■ **EXERCISE INSTRUCTIONS**
In the listing below, find the line holding "[62,458,768,471] [62,478,152,489] In" and the line holding "[259,478,588,490] connections instead, see". Write out those two lines and all lines between, exactly, and nothing more.

■ **EXTRACTED MATERIAL**
============================================================

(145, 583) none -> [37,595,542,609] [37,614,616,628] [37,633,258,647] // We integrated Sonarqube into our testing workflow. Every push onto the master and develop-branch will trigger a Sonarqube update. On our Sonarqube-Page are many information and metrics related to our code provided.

============================================================

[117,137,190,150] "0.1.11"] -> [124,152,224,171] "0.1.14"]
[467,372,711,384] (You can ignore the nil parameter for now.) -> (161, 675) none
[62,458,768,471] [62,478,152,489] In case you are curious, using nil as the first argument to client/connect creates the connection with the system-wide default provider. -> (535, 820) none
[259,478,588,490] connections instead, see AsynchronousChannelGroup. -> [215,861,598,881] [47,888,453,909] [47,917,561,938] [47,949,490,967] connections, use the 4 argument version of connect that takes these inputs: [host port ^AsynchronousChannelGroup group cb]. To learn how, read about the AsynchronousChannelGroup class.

============================================================

■ **ANSWER AREA**
[62,458,768,471] [62,478,152,489] In case you are curious, using nil as the first argument to client/connect creates the connection with the system-wide default provider. -> (535, 820) none
[259,478,588,490] connections instead, see AsynchronousChannelGroup. -> [215,861,598,881] [47,888,453,909] [47,917,561,938] [47,949,490,967] connections, use the 4 argument version of connect that takes these inputs: [host port ^AsynchronousChannelGroup group cb]. To learn how, read about the AsynchronousChannelGroup class.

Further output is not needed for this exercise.